**Work instructions:**
Retype every line of the data below, starting with the first and ending with the line that contains "woman: 58.3", but leave out the pictures.

**Records provided:**
________________________________________

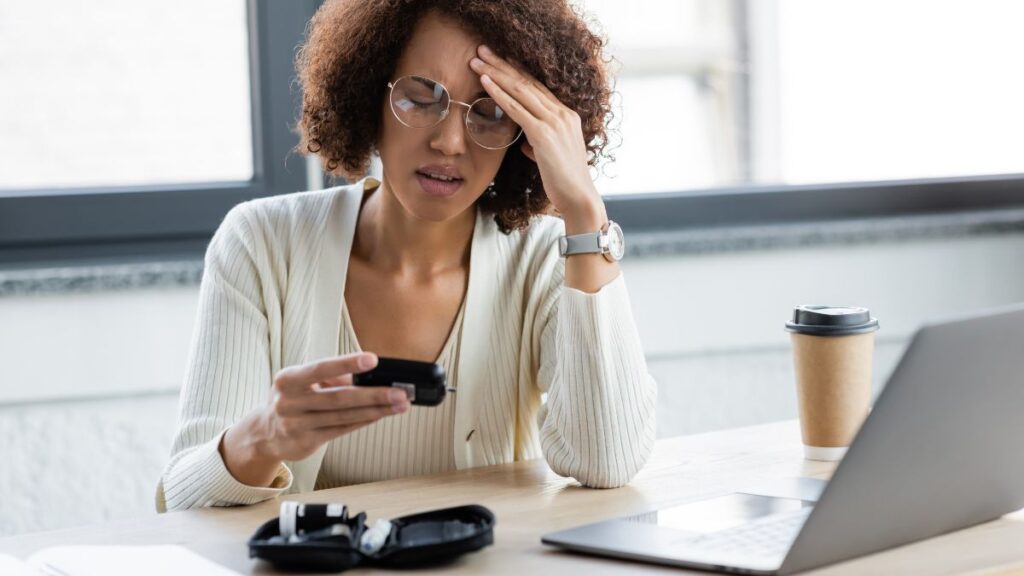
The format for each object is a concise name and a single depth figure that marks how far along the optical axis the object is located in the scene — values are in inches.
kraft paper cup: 57.0
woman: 58.3
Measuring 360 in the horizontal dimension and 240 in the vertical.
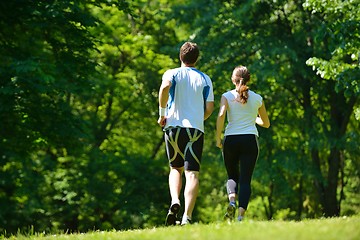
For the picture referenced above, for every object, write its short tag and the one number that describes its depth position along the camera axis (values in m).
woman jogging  16.25
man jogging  15.28
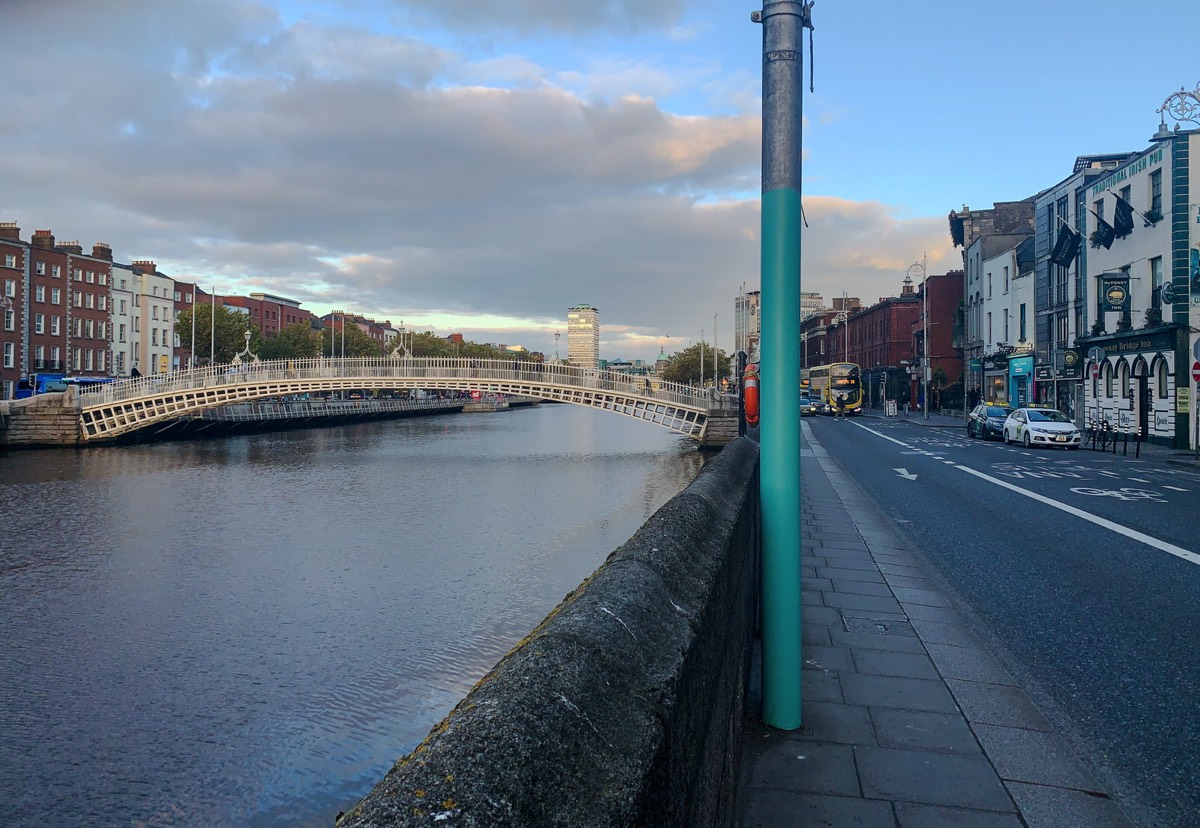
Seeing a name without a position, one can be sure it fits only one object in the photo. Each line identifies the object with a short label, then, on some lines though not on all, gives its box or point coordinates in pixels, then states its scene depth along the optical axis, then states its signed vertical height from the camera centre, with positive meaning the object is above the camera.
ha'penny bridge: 47.25 +0.52
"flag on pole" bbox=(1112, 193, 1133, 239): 35.66 +7.48
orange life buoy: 15.76 +0.08
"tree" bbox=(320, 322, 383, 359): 108.94 +6.94
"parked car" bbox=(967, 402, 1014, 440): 35.03 -0.80
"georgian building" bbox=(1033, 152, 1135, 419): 41.81 +5.69
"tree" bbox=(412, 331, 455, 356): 128.62 +7.80
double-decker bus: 63.84 +1.06
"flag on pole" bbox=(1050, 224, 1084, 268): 41.77 +7.44
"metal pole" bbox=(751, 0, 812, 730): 4.15 +0.05
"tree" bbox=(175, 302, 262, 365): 81.56 +6.16
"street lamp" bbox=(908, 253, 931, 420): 57.04 +2.62
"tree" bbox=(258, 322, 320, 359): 97.12 +5.80
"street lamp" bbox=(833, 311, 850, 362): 107.12 +8.81
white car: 30.19 -0.97
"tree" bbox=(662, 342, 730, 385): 120.81 +4.75
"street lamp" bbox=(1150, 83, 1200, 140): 31.27 +10.81
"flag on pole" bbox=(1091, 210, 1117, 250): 37.34 +7.16
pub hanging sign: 34.81 +4.39
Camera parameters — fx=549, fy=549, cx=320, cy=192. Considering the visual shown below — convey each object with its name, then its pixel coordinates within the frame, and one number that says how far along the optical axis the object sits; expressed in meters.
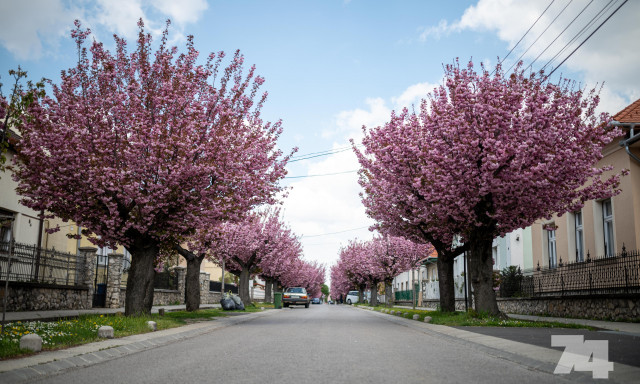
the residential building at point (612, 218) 19.06
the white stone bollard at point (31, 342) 8.15
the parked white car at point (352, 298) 80.93
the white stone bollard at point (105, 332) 10.76
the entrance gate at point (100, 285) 25.39
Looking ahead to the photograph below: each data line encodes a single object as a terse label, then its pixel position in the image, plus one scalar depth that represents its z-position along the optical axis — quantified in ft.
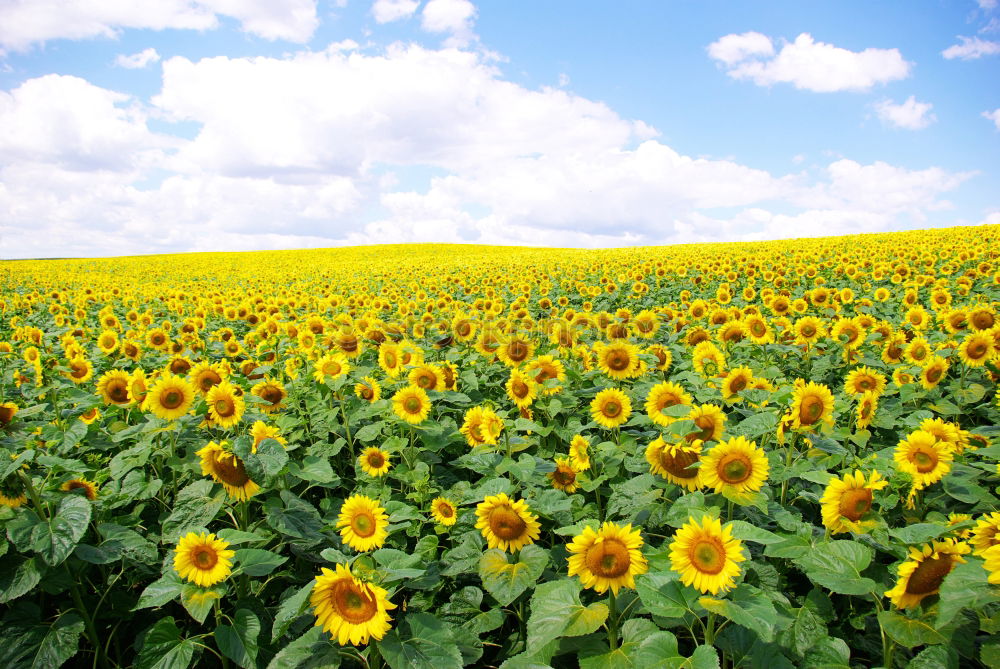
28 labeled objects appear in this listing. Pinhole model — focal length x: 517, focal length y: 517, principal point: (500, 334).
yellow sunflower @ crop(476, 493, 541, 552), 8.18
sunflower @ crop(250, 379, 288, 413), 12.46
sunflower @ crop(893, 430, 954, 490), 8.48
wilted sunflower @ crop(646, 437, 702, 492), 8.31
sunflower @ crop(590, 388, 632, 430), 11.60
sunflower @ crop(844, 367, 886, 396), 12.64
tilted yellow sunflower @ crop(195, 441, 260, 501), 8.71
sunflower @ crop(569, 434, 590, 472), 10.43
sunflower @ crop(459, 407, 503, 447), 11.21
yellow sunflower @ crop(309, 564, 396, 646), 6.37
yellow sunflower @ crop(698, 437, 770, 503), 7.50
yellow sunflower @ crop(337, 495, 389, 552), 8.50
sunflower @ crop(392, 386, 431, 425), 11.96
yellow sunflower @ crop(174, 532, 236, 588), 7.45
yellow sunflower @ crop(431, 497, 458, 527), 9.47
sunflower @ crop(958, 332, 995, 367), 13.98
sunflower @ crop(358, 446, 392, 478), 11.27
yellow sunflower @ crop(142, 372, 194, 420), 10.87
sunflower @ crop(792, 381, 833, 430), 9.32
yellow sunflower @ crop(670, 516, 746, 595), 6.04
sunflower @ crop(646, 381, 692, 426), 10.32
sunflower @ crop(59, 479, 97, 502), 9.46
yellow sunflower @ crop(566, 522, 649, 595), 6.65
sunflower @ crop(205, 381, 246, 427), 10.46
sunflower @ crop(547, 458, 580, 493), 10.62
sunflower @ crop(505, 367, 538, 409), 13.39
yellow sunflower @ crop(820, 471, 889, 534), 7.39
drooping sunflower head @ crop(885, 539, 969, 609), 6.17
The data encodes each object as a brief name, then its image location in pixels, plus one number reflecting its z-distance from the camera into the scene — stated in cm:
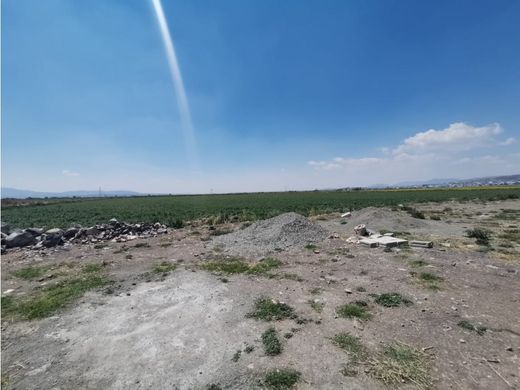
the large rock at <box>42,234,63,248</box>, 1262
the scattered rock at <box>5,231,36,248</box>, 1288
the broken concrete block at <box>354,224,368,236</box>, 1309
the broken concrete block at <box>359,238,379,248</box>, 1089
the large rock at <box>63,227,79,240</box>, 1390
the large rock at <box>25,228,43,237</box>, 1375
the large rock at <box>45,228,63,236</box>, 1365
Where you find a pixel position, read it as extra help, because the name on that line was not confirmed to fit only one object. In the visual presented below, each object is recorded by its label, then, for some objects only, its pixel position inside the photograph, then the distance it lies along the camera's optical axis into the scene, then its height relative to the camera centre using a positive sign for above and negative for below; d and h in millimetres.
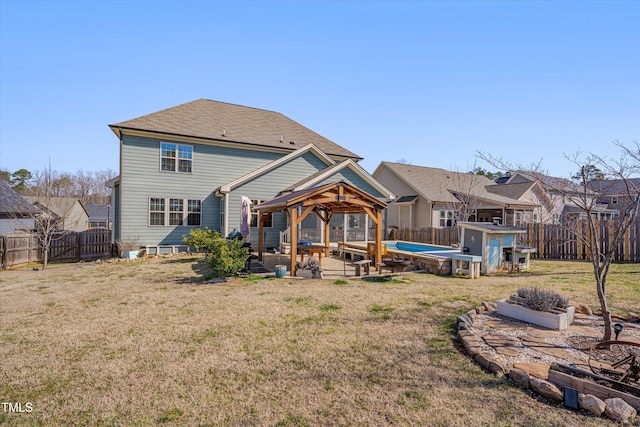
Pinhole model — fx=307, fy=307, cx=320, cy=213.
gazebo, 10273 +691
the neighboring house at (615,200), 31878 +2822
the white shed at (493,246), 10992 -862
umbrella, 13373 +162
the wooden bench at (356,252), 13697 -1405
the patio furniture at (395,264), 9617 -1341
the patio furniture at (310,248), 11742 -1044
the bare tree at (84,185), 62781 +7254
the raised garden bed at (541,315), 5352 -1703
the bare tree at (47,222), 13475 -127
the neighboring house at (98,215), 49562 +755
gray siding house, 15703 +2604
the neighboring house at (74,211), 38975 +1136
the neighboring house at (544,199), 26156 +2111
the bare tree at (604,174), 4527 +897
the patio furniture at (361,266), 10461 -1552
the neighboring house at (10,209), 18469 +595
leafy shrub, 9398 -1121
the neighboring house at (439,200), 23103 +1701
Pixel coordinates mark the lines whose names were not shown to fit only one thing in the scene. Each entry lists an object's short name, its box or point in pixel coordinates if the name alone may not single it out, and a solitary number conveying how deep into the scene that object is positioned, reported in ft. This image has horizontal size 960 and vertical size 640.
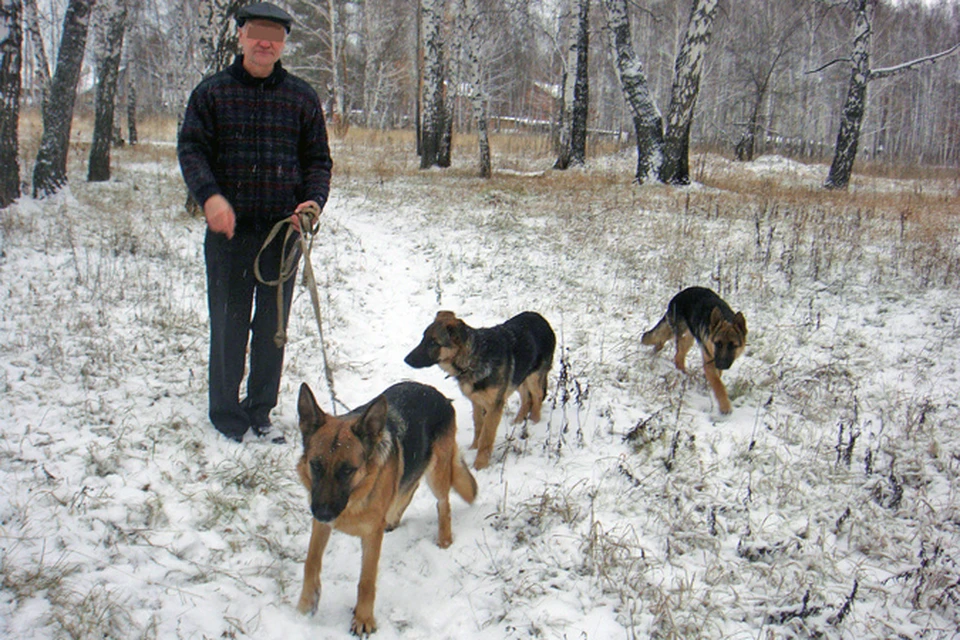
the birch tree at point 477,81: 54.75
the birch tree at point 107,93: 43.98
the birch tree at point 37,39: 42.52
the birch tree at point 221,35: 31.27
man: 12.11
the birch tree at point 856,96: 50.03
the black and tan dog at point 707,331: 17.26
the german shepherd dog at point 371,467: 8.57
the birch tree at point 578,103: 56.65
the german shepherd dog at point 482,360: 14.21
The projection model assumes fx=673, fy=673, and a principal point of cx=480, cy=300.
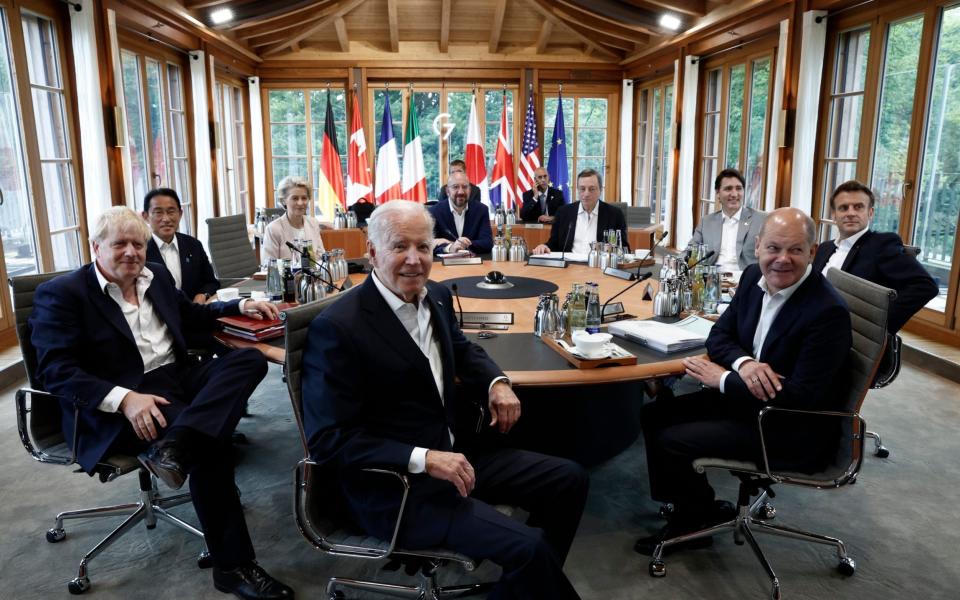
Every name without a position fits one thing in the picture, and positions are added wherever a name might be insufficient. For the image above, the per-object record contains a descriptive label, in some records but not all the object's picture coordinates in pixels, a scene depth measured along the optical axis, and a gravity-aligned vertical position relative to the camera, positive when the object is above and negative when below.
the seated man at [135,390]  2.00 -0.63
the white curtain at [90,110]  4.68 +0.52
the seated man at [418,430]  1.63 -0.64
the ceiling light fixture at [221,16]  6.52 +1.62
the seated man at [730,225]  3.98 -0.25
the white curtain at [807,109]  5.24 +0.58
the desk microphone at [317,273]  2.86 -0.38
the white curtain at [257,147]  8.88 +0.49
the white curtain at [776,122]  5.48 +0.50
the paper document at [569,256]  4.23 -0.46
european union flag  9.01 +0.36
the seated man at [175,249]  3.30 -0.32
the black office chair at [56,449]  2.09 -0.83
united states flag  8.78 +0.40
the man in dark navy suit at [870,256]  2.83 -0.34
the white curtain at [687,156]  7.35 +0.30
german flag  8.64 +0.18
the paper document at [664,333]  2.35 -0.54
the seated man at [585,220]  4.67 -0.26
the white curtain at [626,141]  9.25 +0.57
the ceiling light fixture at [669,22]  6.99 +1.66
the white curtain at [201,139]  6.71 +0.46
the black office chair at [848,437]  1.99 -0.75
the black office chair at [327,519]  1.64 -0.84
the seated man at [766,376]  1.98 -0.59
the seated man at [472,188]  5.53 -0.04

________________________________________

**Response box:**
The format for each object is a concise name and a single depth figure that marks how far along the optical axis the object is located in the scene — values are in inches.
kraft paper cup: 57.0
woman: 58.3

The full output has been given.